Jeremiads frequently derided the nation’s martial potential. A Gallup poll of October 1940 found a prevailing view of American youth as “a flabby, pacifistic, yellow, cynical, discouraged, and leftist lot.” A social scientist concluded that “to make a soldier out of the average free American citizen is not unlike domesticating a very wild species of animal,” and many a drill sergeant agreed. Certainly no hate yet lodged in the bones of American troops, no urge to close with an enemy who before December 7, 1941, seemed abstract and far away. Time magazine reported on the eve of Pearl Harbor that soldiers were booing newsreel shots of Roosevelt and General George C. Marshall, the Army chief of staff, while cheering outspoken isolationists.

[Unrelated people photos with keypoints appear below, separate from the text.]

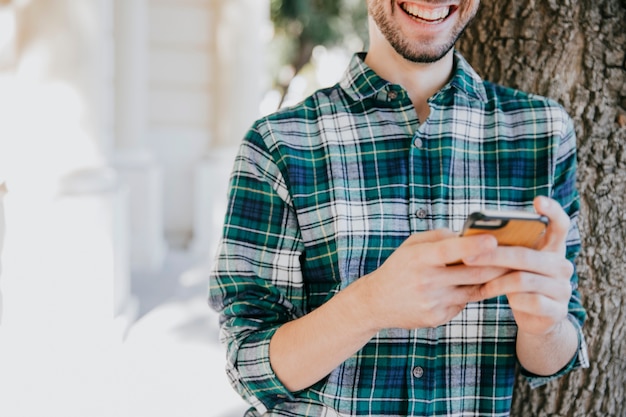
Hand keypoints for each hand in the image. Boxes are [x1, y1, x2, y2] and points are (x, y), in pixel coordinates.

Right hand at [363, 229, 504, 329]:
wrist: (376, 302)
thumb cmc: (398, 267)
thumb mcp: (411, 245)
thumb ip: (439, 237)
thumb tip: (469, 235)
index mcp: (418, 259)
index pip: (448, 251)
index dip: (473, 246)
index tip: (494, 239)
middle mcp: (425, 282)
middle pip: (471, 273)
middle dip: (496, 264)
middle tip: (518, 256)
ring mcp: (432, 303)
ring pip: (473, 289)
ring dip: (491, 279)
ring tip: (507, 269)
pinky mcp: (437, 318)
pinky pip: (463, 303)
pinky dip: (471, 293)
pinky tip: (474, 286)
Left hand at [466, 196, 574, 335]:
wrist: (535, 318)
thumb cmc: (518, 282)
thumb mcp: (514, 263)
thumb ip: (506, 249)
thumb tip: (473, 238)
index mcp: (553, 248)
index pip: (560, 224)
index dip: (552, 211)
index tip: (538, 200)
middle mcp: (562, 266)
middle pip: (525, 256)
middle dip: (492, 256)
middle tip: (467, 256)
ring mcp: (562, 289)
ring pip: (523, 280)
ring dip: (495, 280)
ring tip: (476, 279)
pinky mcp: (556, 310)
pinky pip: (528, 301)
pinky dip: (507, 298)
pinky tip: (491, 294)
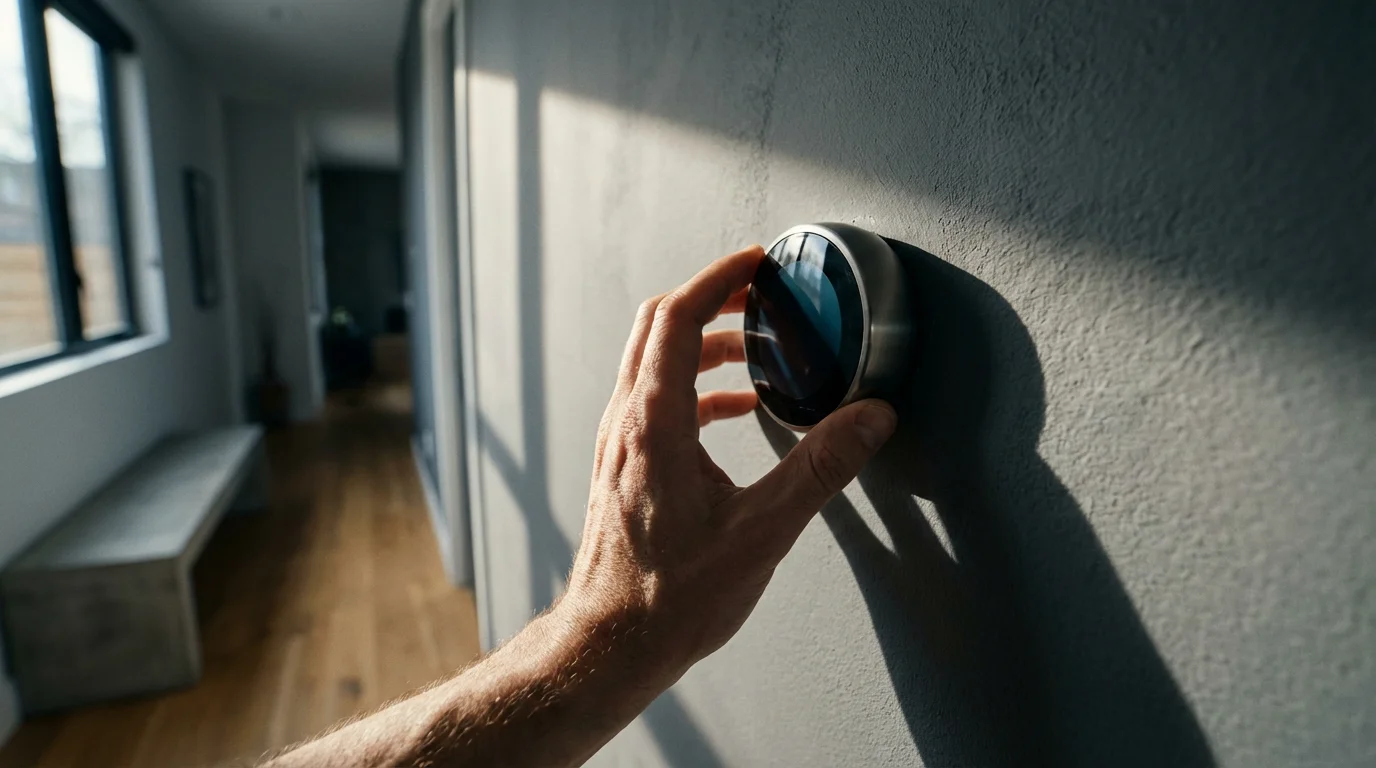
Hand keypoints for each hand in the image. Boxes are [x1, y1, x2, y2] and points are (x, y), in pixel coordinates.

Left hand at [555, 245, 898, 682]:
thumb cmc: (671, 598)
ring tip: (754, 349)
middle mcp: (628, 423)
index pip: (679, 317)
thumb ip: (820, 469)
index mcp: (655, 422)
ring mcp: (620, 444)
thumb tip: (870, 418)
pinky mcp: (624, 468)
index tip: (756, 261)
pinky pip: (654, 400)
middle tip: (759, 293)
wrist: (610, 645)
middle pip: (659, 326)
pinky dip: (695, 387)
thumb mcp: (762, 531)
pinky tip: (733, 413)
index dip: (718, 277)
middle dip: (711, 298)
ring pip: (652, 362)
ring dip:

Equipment and weaponry were pathetic. Soldiers trained with drain-pipes for antitank guns, stovepipes for mortar tubes, and brooms for rifles. Money was short, and little guns were cheaper than big ones; no guns were cheapest of all. Only six medium tanks had been built in 1939. A sardonic ditty observed: “Tanks are tanks and tanks are dear / There will be no tanks again this year.” That in part reflected an enduring loyalty to the horse. “The idea of huge armies rolling along roads at a fast pace is a dream,” Cavalry Journal warned in 1940, even after the German blitzkrieg signaled the arrival of mechanized warfare. “Oil and tires cannot like forage be obtained locally.” The Army’s cavalry chief assured Congress in 1941 that four well-spaced horsemen could charge half a mile across an open field to destroy an enemy machine-gun nest without sustaining a scratch. “The motor-mad advocates are obsessed with a mania for excluding the horse from war,” he told the Horse and Mule Association of America, four days before Pearl Harbor. The last Regular Army cavalry regiment would slaughter its mounts to feed the starving garrison on Bataan in the Philippines, ending the cavalry era not with a bang but with a dinner bell.
To lead the eventual host of 8 million men, the Army had only 14,000 professional officers when mobilization began in 1940. The interwar officer corps was so thick with deadwood that one authority called it a fire hazard; swagger sticks, talisman of the Old Army, could serve for kindling. Secret War Department committees known as plucking boards began purging hundreds of officers who were too old, too tired, too inept. Not a single officer on duty in 1941 had commanded a unit as large as a division in World War I; the average age of majors was forty-eight. The National Guard was even more ossified, with nearly one-quarter of Guard first lieutenants over forty, and senior ranks dominated by political hacks of certifiable military incompetence. Moreover, Guard units in eighteen states were stained with scandal—embezzlement, forgery, kick-backs, and nepotism.